Recombinant ES cells - the fine print…

• DNA: MGE will obtain at least 50µg of targeting construct DNA for electroporation, together with information on the structure of the construct, and the nature of the selectable marker genes present on the construct. Preferably, the targeting construct would be generated from genomic DNA of the mouse ES cell lines that are used by MGE. MGE will make such DNA available to Investigators. The Investigator will also provide proof of a valid genotyping assay for the targeted loci. The recommended method for genotyping is Southern Blot Hybridization of genomic DNA, although PCR methods are acceptable if multiple primer sets are used.
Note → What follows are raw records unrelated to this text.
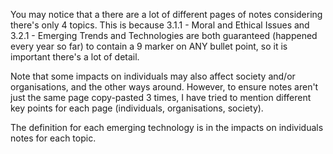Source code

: You may notice that a there are a lot of different pages of notes considering there's only 4 topics. This is because 3.1.1 - Moral and Ethical Issues and 3.2.1 - Emerging Trends and Technologies are both guaranteed (happened every year so far) to contain a 9 marker on ANY bullet point, so it is important there's a lot of detail. 

Note that some impacts on individuals may also affect society and/or organisations, and the other ways around. However, to ensure notes aren't just the same page copy-pasted 3 times, I have tried to mention different key points for each page (individuals, organisations, society).

The definition for each emerging technology is in the impacts on individuals notes for each topic.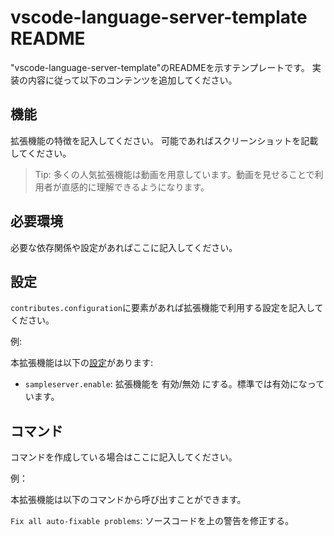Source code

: # vscode-language-server-template README

"vscode-language-server-template"のREADMEを示すテンプレートです。
実装の内容に従って以下のコンテンツを追加してください。

## 機能

拡張機能の特徴を記入してください。
可能であればスクリーンショットを記載してください。

> Tip: 多くの人気拡張機能は動画を用意しています。動画を見せることで利用者が直感的に理解できるようになります。

## 必要環境

必要な依存関係や設定があればここに記入してください。

## 設定

`contributes.configuration`に要素があれば拡張機能で利用する設定を記入してください。

例:

本拡張機能は以下の[設定](https://code.visualstudio.com/docs/getstarted/settings)があります:

* `sampleserver.enable`: 拡張機能を 有効/無効 にする。標準では有効になっています。

## コマンド

コマンドを作成している場合はここに記入してください。

例：

本拡張機能は以下のコマンドから呼び出すことができます。

`Fix all auto-fixable problems`: ソースコードを上の警告を修正する。
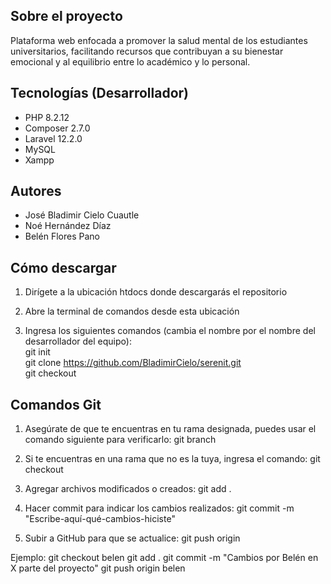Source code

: 

## Sobre el proyecto

Plataforma web enfocada a promover la salud mental de los estudiantes universitarios, facilitando recursos que contribuyan a su bienestar emocional y al equilibrio entre lo académico y lo personal.

## Tecnologías (Desarrollador)

- PHP 8.2.12
- Composer 2.7.0
- Laravel 12.2.0
- MySQL
- Xampp

## Autores

- José Bladimir Cielo Cuautle
- Noé Hernández Díaz
- Belén Flores Pano

## Cómo descargar

1. Dirígete a la ubicación htdocs donde descargarás el repositorio

2. Abre la terminal de comandos desde esta ubicación

3. Ingresa los siguientes comandos (cambia el nombre <rama-designada> por el nombre del desarrollador del equipo):
<br>git init
<br>git clone https://github.com/BladimirCielo/serenit.git
<br>git checkout <rama-desginada>

## Comandos Git
1. Asegúrate de que te encuentras en tu rama designada, puedes usar el comando siguiente para verificarlo:
git branch

2. Si te encuentras en una rama que no es la tuya, ingresa el comando:
git checkout <rama-designada>

3. Agregar archivos modificados o creados:
git add .

4. Hacer commit para indicar los cambios realizados:
git commit -m "Escribe-aquí-qué-cambios-hiciste"

5. Subir a GitHub para que se actualice:
git push origin <rama-designada>

Ejemplo:
git checkout belen
git add .
git commit -m "Cambios por Belén en X parte del proyecto"
git push origin belen
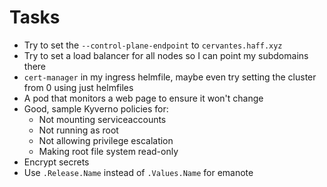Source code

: # Tasks
* Try to set the `--control-plane-endpoint` to `cervantes.haff.xyz`
* Try to set a load balancer for all nodes so I can point my subdomains there
* `cert-manager` in my ingress helmfile, maybe even try setting the cluster from 0 using just helmfiles
* A pod that monitors a web page to ensure it won't change
* Good, sample Kyverno policies for:
  * Not mounting serviceaccounts
  * Not running as root
  * Not allowing privilege escalation
  * Making root file system read-only
* Encrypt secrets
* Use `.Release.Name` instead of `.Values.Name` for emanote
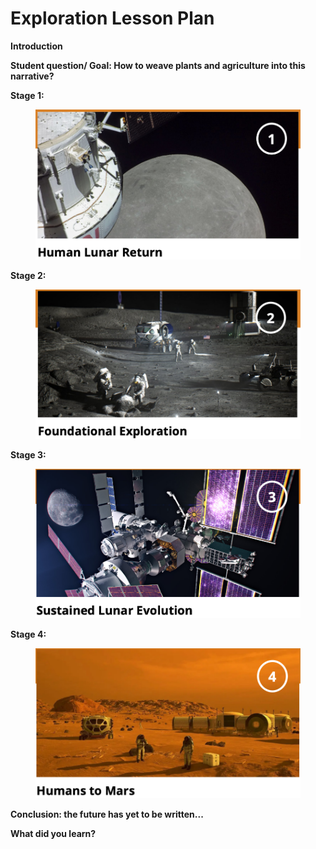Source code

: # Exploration Lesson Plan

**Introduction**





**Student question/ Goal: How to weave plants and agriculture into this narrative?**





**Stage 1:**

<figure><img src=".gitbook/assets/image.png" alt=""><figcaption></figcaption></figure>





**Stage 2:**

<figure><img src=".gitbook/assets/image (1).png" alt=""><figcaption></figcaption></figure>





**Stage 3:**

<figure><img src=".gitbook/assets/image (2).png" alt=""><figcaption></figcaption></figure>





**Stage 4:**

<figure><img src=".gitbook/assets/image (3).png" alt=""><figcaption></figcaption></figure>





**Conclusion:  the future has yet to be written...**



**What did you learn?**&#x20;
• MGE will grow ES cell lines with proven germline transmission potential for genetic manipulation. MGE will document (i) plating efficiency and (ii) morphology of ES cells before each DNA transfer experiment, as well as (iii) plating efficiency and (iv) morphology of feeder fibroblast cells used in the experiment.
• MGE will initially carry out two DNA transfer experiments by electroporation, using 25µg of construct DNA and a total of 5x107 ES cells.
• MGE will perform the antibiotic selection of potentially recombinant ES cell clones, carry out the clonal expansion of individual ES cell clones, cryopreserve each clone twice (in plate form), and expand each clone for DNA preparation by the Investigator. MGE expects genotyping results in a timely fashion, typically within 2 months. Responsibility for genotyping lies solely with the Investigator.
• The investigator will screen ES cell clones to determine which ES cell clones have undergone recombination. MGE will revive the identified clones from cryostorage, expand them, prepare another sample for cryostorage, and grow the cells up for confirmatory genotyping by the Investigator. Once confirmation is obtained that the ES cells in question carry the targeted allele, MGE will proceed to blastocyst injection of these ES cells.
• MGE will initially generate 300 ES cell clones or 3 recombinant ES cell lines (as determined by genotyping in the Investigator's laboratory), whichever comes first. Should any of these targets not be met from the first ES cell/DNA transfer experiment, MGE will perform a second set of DNA electroporations into ES cells, and carry out the selection, expansion, and cryopreservation procedures. For the second experiment, MGE will obtain a new preparation of the DNA targeting construct from the Investigator. A third experiment can be considered, but only if one recombinant ES cell clone has been generated in the previous two experiments. Recovery of one recombinant clone demonstrates that the targeting construct is working, suggesting that a sufficient number of recombinants could be generated if more ES cell clones were generated and analyzed.
• In case no recombinant ES cell clones can be recovered from two DNA transfer experiments, MGE will inform the Chair of the MGE Advisory Committee of it's efforts; at this stage it will be determined whether the structure or biological nature of the targeting construct may be the cause for a failure to create recombinant ES cells.